Many things could be done (contribs welcome ! ) to further development :
  • Some graphical glitches on games (or frankly ugly artifacts), yes, they exist.
  • Sound has been neglected, ie should work, has worked, but now doesn't.
  • Loading ROMs from SDCard to RAM (64k max cartridges) - or even flash programming from uSD ?
  • Saving games states as  SDCard files
  • HiDef Scale2x type graphical output ?
  • Support of GBC seems doable, maybe in a future release, this would include working around memory limitations and reimplementing color GB features in graphical layer, on the fly loading some pages in RAM from SD to handle large ROMs?
  • Maybe adapting this emulator or graphical engine for NES ?

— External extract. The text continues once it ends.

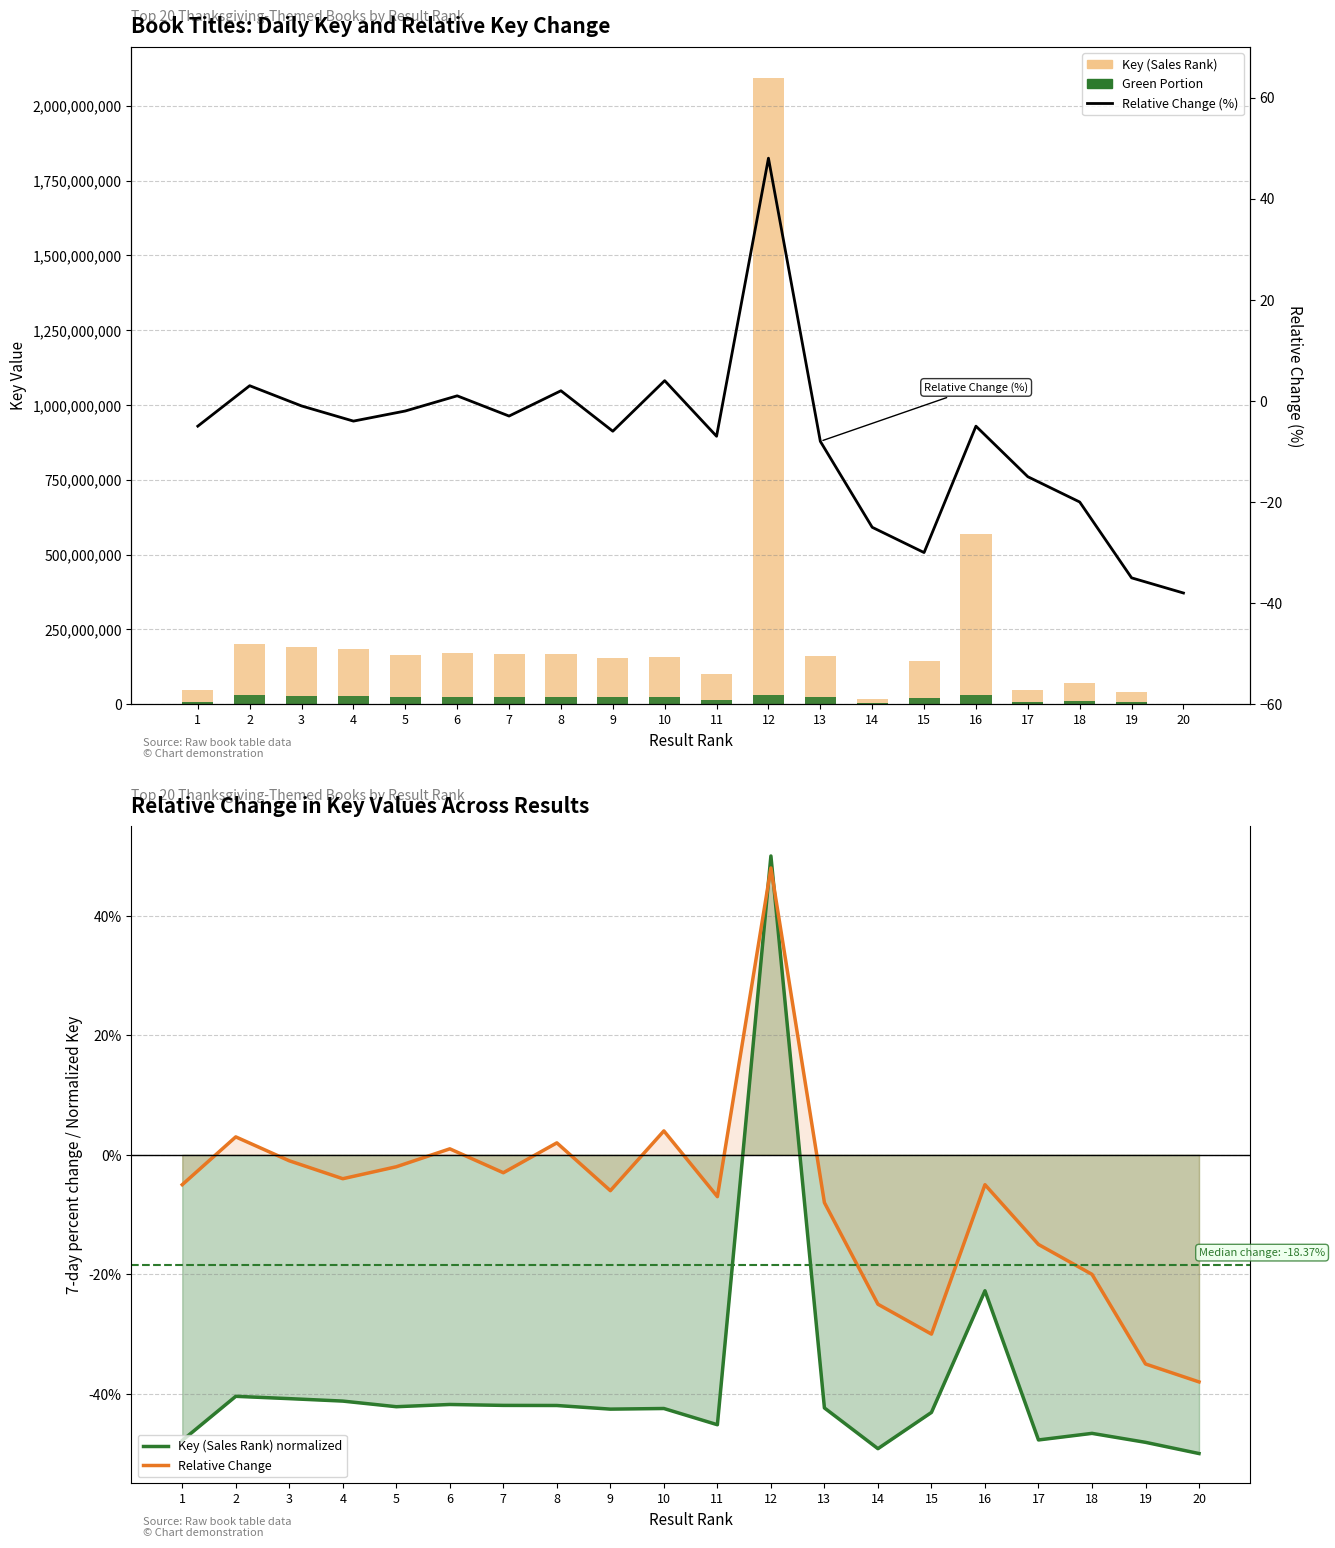

Between 11 and 14, which is larger?

11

Wednesday, January 15, 2014

New game published : Fire !

Fire game has been published !

It's a simple game described in a series of tutorials.
The engine is very simple and all code is about

The game runs at 640x480, 4096 colors 60fps. Here is a record of the simulator running under linux.

Code, Graphics by makapuf

To compile it you'll need embedded-gcc and python (image to C scripts)
The .bin file is 136k, available on github (as well as the source & graphics) ; upload to bitbox using SWD interface by example.



The game is currently made for bitbox rev1 (but as all games, will be adapted to rev2).



Tuesday, January 14, 2014

Quick News


Although there hasn't been many news, development has been continuing behind the scene.